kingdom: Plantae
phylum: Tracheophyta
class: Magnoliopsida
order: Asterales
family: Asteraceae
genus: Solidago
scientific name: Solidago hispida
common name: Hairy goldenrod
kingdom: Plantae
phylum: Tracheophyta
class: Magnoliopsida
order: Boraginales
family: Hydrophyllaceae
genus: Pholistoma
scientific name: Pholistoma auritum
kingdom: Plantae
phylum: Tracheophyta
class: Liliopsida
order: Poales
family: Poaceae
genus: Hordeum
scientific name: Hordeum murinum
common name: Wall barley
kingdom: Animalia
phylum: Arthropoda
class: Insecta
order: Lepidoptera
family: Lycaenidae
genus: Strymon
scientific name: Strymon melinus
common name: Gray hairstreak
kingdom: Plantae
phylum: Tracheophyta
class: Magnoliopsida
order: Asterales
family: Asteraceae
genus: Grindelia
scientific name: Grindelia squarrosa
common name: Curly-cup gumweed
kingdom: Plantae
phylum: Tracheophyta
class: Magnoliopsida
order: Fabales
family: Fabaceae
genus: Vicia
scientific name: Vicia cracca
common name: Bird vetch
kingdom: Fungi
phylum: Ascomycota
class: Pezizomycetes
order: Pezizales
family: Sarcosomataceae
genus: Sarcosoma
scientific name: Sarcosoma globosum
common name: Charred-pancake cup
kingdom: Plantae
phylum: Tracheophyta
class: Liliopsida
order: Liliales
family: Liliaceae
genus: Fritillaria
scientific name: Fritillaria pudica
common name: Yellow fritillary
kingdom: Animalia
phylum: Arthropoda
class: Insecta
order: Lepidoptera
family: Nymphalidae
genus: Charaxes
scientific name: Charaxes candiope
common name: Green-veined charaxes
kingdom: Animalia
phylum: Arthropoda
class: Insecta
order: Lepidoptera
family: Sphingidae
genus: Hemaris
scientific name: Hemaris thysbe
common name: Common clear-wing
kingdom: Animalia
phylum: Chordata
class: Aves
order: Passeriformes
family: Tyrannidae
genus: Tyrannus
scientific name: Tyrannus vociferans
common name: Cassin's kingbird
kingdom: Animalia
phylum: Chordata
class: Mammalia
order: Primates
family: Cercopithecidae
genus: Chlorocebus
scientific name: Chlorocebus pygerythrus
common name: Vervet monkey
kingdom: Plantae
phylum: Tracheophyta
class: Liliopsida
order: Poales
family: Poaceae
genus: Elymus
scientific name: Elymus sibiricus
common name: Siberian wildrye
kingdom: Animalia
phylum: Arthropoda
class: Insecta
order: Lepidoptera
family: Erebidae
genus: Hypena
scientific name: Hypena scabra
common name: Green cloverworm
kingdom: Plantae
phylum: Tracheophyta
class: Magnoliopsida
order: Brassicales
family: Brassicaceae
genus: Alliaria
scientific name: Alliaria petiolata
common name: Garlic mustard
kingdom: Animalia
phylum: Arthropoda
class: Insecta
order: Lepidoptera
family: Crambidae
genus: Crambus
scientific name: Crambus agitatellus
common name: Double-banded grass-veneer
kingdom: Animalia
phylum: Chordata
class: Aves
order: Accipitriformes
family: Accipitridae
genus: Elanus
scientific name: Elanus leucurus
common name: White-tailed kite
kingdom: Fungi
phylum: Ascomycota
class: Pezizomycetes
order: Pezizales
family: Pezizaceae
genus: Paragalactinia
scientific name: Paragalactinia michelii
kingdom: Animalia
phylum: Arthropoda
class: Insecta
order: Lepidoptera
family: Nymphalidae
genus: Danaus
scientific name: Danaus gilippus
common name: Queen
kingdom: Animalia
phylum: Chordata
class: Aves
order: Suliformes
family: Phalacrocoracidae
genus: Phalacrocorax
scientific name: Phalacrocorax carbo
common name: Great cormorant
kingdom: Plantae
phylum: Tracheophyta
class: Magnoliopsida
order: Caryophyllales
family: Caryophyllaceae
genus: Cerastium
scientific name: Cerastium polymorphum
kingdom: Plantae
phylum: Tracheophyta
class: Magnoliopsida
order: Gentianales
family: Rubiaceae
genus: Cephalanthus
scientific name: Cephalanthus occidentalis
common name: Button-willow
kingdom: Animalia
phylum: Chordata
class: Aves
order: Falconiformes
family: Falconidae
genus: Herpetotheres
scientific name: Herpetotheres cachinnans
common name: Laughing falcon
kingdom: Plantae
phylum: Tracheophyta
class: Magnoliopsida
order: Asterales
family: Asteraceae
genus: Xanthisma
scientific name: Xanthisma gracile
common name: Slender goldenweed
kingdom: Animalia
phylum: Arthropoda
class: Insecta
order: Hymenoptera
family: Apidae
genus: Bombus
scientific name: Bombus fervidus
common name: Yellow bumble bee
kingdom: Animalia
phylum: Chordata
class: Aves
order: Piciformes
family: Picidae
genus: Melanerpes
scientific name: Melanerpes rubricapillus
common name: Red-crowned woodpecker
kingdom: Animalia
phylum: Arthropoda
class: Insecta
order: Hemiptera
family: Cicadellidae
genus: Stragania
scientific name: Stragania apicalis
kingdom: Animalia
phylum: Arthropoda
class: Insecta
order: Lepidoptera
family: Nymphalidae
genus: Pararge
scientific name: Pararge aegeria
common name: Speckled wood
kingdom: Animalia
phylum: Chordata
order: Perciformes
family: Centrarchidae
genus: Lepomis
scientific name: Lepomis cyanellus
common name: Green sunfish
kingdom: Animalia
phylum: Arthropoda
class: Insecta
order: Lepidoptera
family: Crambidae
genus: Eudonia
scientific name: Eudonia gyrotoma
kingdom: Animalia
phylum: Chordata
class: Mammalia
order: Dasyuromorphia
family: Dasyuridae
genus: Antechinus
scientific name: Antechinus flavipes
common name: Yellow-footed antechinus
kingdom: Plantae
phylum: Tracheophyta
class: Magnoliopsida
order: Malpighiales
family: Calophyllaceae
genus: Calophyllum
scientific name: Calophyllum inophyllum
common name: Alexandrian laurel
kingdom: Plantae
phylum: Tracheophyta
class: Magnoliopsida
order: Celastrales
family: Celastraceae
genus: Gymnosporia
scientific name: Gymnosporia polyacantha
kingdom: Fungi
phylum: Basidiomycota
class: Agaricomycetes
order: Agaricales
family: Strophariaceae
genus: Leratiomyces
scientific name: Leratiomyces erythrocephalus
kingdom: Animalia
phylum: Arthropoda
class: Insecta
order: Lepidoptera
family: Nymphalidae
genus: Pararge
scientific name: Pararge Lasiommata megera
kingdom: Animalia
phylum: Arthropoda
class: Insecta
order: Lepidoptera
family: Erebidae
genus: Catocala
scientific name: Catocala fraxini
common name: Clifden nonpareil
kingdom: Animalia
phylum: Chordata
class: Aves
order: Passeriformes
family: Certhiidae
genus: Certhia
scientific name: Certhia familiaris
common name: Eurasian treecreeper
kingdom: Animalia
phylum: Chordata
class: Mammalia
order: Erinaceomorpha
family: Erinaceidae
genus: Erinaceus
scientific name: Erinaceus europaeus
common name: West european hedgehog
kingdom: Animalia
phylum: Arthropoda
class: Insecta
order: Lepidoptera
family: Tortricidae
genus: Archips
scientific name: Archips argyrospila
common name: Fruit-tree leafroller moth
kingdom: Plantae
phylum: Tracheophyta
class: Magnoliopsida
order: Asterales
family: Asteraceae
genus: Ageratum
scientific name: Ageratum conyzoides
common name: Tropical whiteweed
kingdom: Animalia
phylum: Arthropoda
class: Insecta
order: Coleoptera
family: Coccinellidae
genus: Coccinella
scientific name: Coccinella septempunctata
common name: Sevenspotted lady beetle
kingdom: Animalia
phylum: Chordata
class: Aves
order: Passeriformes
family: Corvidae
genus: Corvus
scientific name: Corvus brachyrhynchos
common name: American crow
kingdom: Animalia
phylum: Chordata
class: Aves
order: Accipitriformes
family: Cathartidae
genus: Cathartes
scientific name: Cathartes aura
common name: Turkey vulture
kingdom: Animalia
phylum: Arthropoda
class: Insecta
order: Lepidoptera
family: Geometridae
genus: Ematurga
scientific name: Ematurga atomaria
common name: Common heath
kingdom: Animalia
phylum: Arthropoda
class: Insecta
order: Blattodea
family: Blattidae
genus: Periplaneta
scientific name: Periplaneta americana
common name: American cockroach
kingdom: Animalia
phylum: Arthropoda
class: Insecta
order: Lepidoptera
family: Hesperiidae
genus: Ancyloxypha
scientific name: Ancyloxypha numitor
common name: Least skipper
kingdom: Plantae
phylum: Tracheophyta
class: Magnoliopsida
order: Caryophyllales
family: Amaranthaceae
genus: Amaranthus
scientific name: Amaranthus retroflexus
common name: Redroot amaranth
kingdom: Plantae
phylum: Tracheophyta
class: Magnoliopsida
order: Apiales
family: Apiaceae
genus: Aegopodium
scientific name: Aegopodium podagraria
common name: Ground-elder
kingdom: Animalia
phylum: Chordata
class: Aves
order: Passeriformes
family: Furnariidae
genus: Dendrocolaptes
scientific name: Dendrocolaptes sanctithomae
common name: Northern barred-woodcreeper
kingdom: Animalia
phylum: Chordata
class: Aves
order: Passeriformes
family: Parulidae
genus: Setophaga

*Task statement*: Copy the rows above without any changes, from the line containing "family: Blattidae" through the line containing "common name: Least skipper", including both of those lines.

*Written solution*:
family: Blattidae
genus: Periplaneta
scientific name: Periplaneta americana
common name: American cockroach
kingdom: Animalia
phylum: Arthropoda
class: Insecta
order: Lepidoptera
family: Hesperiidae
genus: Ancyloxypha
scientific name: Ancyloxypha numitor
common name: Least skipper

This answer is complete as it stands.